Bunyi petir dan gemericik air terdengar nyaring di telinga Arina. Beberapa kali ketakutan, membuat ia memutuskan untuk menghubungi Zidan karena posisi Arina sekarang di rumah pacarnya itu.

"Kok gak diangkat-angkat, ya? Gak ada orang lagi." Arina mengangakat kakinya ke atas sofa, itu karena udara di luar cukup dingin. Mira sempat berada di rumah, beberapa menit yang lalu, tapi secara tiba-tiba, sebuah telepon masuk dan mengharuskannya pergi di waktu itu, secepatnya.

"Assalamualaikum." suara seorang perempuan yang dibarengi dengan terbukanya pintu, membuat Arina menolehkan kepalanya.

"Waalaikummussalam." Arina menurunkan kakinya dan berdiri untuk melihat siapa yang datang. Untung saja, seseorang datang dan mungkin Arina akan memiliki teman mengobrol.

"Kak Arin?" Nadia membuka matanya lebar-lebar. Ia tidak menyangka akan bertemu dengan Arina untuk kedua kalinya di tempat yang tidak terduga.

"Nadia!" balas Arina tak kalah heboh. Betapa beruntungnya dia, bertemu dengan salah satu orang baik yang bisa saja ditakdirkan Tuhan untuk menemaninya disiang gelap yang awan-awannya sedang mengucurkan air ini.

"Kak Arina, kok, di sini?" Nadia menunjuk Arina dengan senyum yang masih mengembang. Sedetik kemudian, ia teringat sesuatu, "Kak Arin pacarnya Kak Zidan, kan?"

"Lho, lo tau darimana? Lo juga kenapa ada di sini?" Arina mendekatkan dirinya pada Nadia yang terletak bersebrangan.

Nadia dilema. Waktu itu, Zidan pura-pura tidak mengenalnya karena alasan yang tidak jelas, bertepatan juga saat Arina ada di sana. Ini saat yang tepat untuk melepas topengnya, "Kak, sebenernya aku adiknya Kak Zidan." ia menunduk, tak sanggup melihat ekspresi Arina yang pastinya berubah drastis.

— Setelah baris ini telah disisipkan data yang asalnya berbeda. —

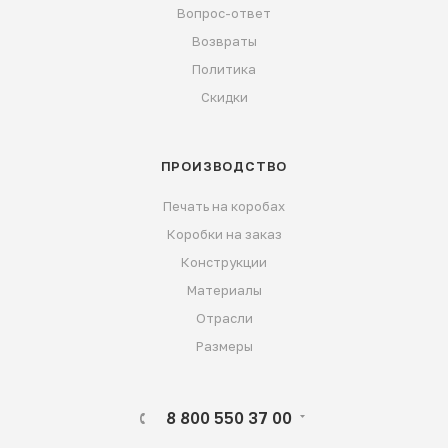
Вопрос-ответ
Возвраты
Политика
Скидки
ПРОИЗВОДСТВО
Печать на коробах
Коробки на заказ
Конструкции
Материалы
Отрасли
Размеры
8 800 550 37 00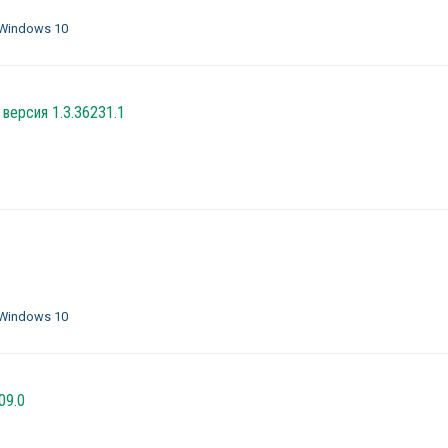
 Windows 10
 версия 1.3.36231.1
 Windows 10
09.0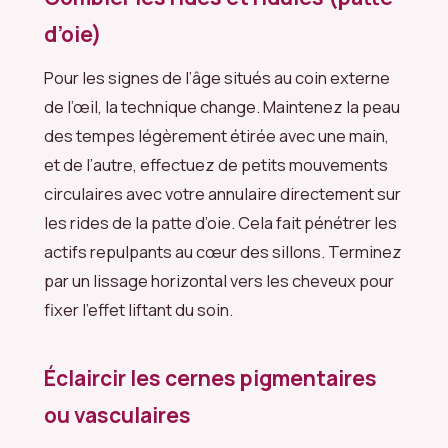
d’oie)
Pour les signes de l’âge situés au coin externe
de l’œil, la technique change. Maintenez la peau
des tempes légèrement étirée avec une main,
et de l’autre, effectuez de petits mouvements
circulaires avec votre annulaire directement sur
les rides de la patte d’oie. Cela fait pénétrer les
actifs repulpants au cœur des sillons. Terminez
par un lissage horizontal vers les cheveux pour
fixer l’effet liftant du soin.
Éclaircir les cernes pigmentaires
ou vasculaires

"Adik? Tapi waktu itu ... " Arina tak habis pikir, Zidan membohonginya. Bahkan menyembunyikan identitas adik kandungnya sendiri. Ia kecewa, bingung, speechless.

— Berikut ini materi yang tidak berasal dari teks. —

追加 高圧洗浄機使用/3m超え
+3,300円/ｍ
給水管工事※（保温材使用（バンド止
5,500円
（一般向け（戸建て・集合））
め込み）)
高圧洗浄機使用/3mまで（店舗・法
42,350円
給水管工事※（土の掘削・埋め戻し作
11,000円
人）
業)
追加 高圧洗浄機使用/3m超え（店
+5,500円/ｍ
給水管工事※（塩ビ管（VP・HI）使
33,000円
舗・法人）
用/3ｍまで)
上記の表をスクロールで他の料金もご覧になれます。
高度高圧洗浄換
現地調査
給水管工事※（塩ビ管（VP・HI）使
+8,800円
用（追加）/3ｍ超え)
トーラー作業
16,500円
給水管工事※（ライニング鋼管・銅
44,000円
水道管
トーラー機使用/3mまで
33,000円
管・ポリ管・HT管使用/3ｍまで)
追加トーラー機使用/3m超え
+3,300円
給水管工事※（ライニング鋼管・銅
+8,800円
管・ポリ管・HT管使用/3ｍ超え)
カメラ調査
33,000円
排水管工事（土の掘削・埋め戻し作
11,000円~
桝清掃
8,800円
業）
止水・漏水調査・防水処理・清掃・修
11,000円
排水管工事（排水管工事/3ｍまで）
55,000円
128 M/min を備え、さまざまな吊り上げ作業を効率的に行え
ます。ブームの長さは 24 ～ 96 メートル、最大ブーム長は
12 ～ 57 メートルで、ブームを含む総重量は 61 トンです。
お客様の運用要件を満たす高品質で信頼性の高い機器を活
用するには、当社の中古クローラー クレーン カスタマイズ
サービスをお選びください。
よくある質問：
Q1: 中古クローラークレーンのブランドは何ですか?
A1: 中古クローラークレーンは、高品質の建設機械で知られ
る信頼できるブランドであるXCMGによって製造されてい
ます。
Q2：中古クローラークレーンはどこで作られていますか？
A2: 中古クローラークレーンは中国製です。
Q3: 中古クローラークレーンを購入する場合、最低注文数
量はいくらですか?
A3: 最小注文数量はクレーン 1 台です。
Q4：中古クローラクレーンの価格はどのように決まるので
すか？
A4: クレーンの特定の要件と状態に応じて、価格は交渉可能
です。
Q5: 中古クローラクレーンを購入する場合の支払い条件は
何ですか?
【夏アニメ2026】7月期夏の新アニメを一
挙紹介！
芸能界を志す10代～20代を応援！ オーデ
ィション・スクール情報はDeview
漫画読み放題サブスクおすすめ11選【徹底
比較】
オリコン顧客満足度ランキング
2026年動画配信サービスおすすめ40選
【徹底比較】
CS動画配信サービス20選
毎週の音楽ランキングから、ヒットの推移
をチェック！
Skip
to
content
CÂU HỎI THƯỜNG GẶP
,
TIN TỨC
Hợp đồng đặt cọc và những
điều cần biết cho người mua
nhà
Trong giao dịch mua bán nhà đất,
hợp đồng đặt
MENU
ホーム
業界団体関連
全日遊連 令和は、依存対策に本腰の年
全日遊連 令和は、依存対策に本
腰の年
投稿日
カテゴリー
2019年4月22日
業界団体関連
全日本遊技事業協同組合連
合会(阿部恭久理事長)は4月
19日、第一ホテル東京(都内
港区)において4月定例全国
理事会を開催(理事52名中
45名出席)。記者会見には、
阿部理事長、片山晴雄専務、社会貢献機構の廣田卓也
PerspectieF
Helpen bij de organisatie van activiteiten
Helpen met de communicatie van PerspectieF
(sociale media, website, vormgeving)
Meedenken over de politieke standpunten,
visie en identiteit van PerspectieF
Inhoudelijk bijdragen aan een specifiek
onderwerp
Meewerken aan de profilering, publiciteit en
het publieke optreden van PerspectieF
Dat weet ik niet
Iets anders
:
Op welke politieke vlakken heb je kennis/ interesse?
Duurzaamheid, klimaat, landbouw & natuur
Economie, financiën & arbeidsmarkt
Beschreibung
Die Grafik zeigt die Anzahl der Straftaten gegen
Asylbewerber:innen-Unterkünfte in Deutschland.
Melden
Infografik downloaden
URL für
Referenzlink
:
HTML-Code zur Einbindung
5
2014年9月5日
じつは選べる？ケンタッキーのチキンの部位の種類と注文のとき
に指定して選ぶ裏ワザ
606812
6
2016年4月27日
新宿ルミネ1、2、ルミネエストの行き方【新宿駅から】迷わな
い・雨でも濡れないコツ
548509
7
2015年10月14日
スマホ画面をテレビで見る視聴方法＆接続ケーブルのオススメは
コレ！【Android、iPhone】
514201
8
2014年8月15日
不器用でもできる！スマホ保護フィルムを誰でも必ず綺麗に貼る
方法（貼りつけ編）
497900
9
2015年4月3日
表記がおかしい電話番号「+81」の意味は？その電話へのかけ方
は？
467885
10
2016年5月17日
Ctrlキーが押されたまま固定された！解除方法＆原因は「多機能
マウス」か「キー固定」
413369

"Please, Kak, jangan marah dulu." Nadia memegang kedua pundak Arina, "waktu itu, aku tanya ke Kak Zidan alasan dia ngelakuin ini, katanya buat surprise biar Kak Arin kaget dan gak percaya kalo orang yang yang ada di rooftop itu, adiknya Kak Zidan. Karena sebulan lagi, aku ulang tahun." berbohong, itu yang mendeskripsikan semuanya, kecuali ulang tahunnya yang memang bulan depan.

"Tapi kenapa harus gini? Dan akhir-akhir ini, dia jarang ngabarin gue, Nad. Sekalipun ngabarin atau ngajak jalan, dia beda banget dari biasanya. Terkesan menjauh, gitu." Arina memeluk Nadia dari samping, ia juga menjadikan pundak Nadia sebagai bantal.

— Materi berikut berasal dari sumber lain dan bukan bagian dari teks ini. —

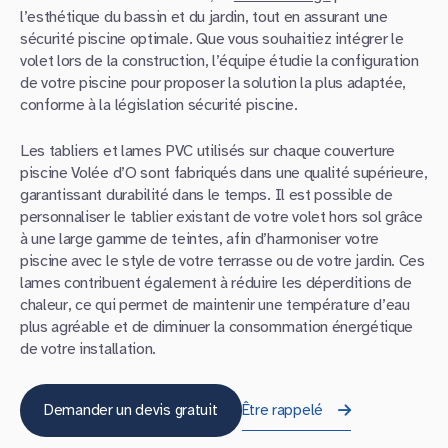
l’esthétique du bassin et du jardin, tout en assurant une
sécurité piscine optimale. Que vous souhaitiez intégrer le
volet lors de la construction, l’équipe étudie la configuration
de votre piscine pour proposer la solution la plus adaptée,
conforme à la législation sécurité piscine.
Les tabliers et lames PVC utilisés sur chaque couverture
piscine Volée d’O sont fabriqués dans une qualité supérieure,
garantissant durabilité dans le temps. Il est possible de
personnaliser le tablier existant de votre volet hors sol grâce
à une large gamme de teintes, afin d’harmoniser votre
piscine avec le style de votre terrasse ou de votre jardin. Ces
lames contribuent également à réduire les déperditions de
chaleur, ce qui permet de maintenir une température d’eau
plus agréable et de diminuer la consommation énergétique
de votre installation.
Demander un devis gratuit
Être rappelé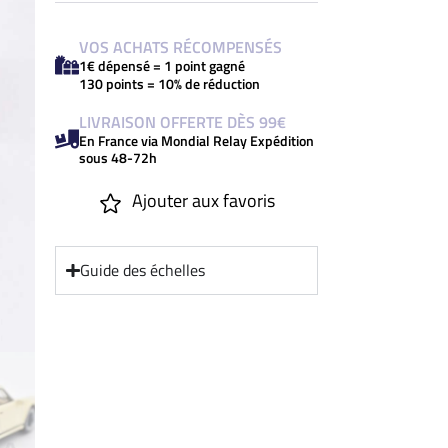
VOS ACHATS RÉCOMPENSÉS
1€ dépensé = 1 point gagné
130 points = 10% de réduction
LIVRAISON OFFERTE DÈS 99€
En France via Mondial Relay Expédition
sous 48-72h
Ajouter aux favoris
Guide des échelles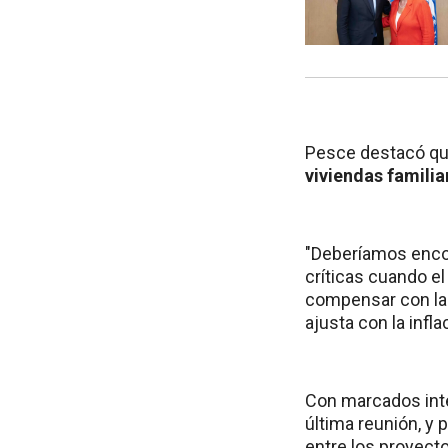
Pesce destacó q
viviendas familia
"Deberíamos enco
críticas cuando el
compensar con la 
ajusta con la infla
Con marcados inte
última reunión, y p
entre los proyectos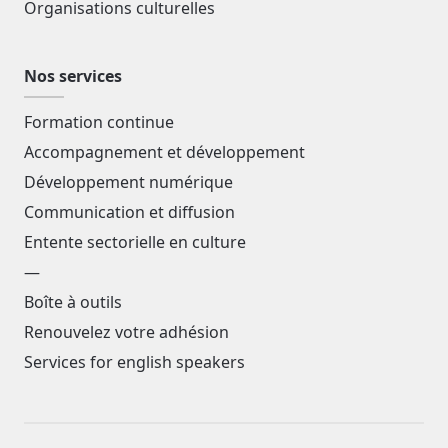
Organisations culturelles
Nos services
Formation continue
Accompagnement et développement
Développement numérique
Communication et diffusion
Entente sectorielle en culture
—
Boîte à outils
Renouvelez votre adhésion
Services for english speakers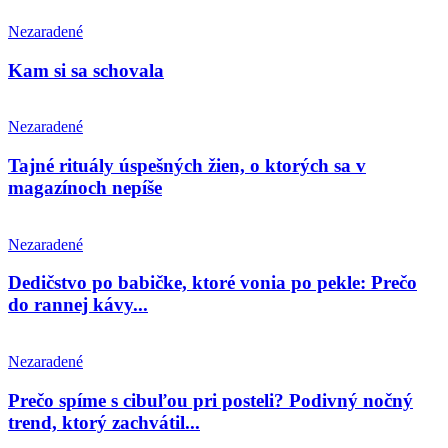
Nezaradené
Kam si sa schovala
Nezaradené
Tajné rituály úspešných žien, o ktorých sa v
magazínoch nepíše
Nezaradené
Dedičstvo po babičke, ktoré vonia po pekle: Prečo
do rannej kávy...
Nezaradené
Prečo spíme s cibuľou pri posteli? Podivný nočný
trend, ktorý zachvátil...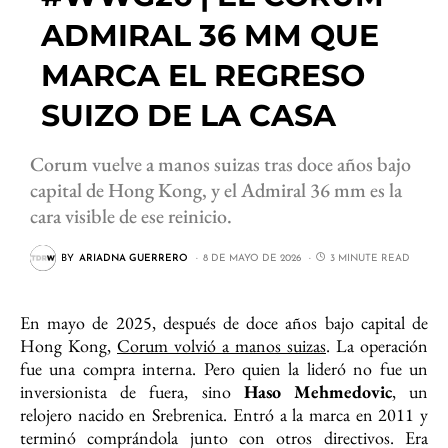
ADMIRAL 36 MM QUE
MARCA EL REGRESO
SUIZO DE LA CASA
Corum vuelve a manos suizas tras doce años bajo
capital de Hong Kong, y el Admiral 36 mm es la
cara visible de ese reinicio.
BY
ARIADNA GUERRERO
8 DE MAYO DE 2026
3 MINUTE READ
En mayo de 2025, después de doce años bajo capital de
Hong Kong,
Corum volvió a manos suizas
. La operación
fue una compra interna. Pero quien la lideró no fue un
inversionista de fuera, sino
Haso Mehmedovic
, un
relojero nacido en Srebrenica. Entró a la marca en 2011 y
terminó comprándola junto con otros directivos. Era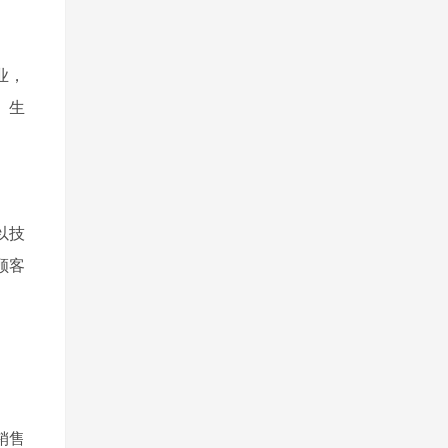
业，
、生
以技
顾客
销售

Untuk masalah ini, Nadia benar-benar tidak tahu. Ini soal hati, persoalan yang hanya diketahui sang pemilik, orang lain tidak berhak mengusik atau mengatur, "sabar, ya, Kak. Mungkin Kak Zidan lagi sibuk sama tugas kalo enggak, ya, sibuk nyelesain proyeknya." Nadia mengeusap-usap punggung Arina. Andai saja, Zidan ada di sana, menyaksikan langsung pengakuan hati Arina.

"Oh iya, kalo kakak ke sini buat nyariin Kak Zidan, mungkin gak bisa. Dia tadi telpon aku, katanya ada tugas yang belum selesai dan harus dikumpulin hari ini. Terus sekarang, dia lagi ke rumah temennya yang di deket kampus." Nadia berat menjelaskannya karena ia tahu, ekspetasi Zidan di mata Arina tidak lagi baik.

"Oh, gitu. Tuh 'kan, Zidan gak ngasih tau gue." Arina menunjuk ponselnya yang berada di atas meja. Sedangakan Nadia, pikirannya ke mana-mana dan berhenti di satu titik paling terang.

"Kak, Arya itu adiknya Kakak? Kalo iya, bisa bantuin aku sesuatu, gak?" Nadia tersenyum ragu. Ini bertepatan dengan masalahnya dan ia harus memanfaatkan.dengan sebaik mungkin.

"Iya-iya. Eh, topi lo masih ada di dia? Aneh banget emang Arya, masa bawa-bawa barang orang." memori Arina langsung mengarahkannya pada kejadian di mana Arina mengira Arya membeli topi baru, padahal itu milik Nadia.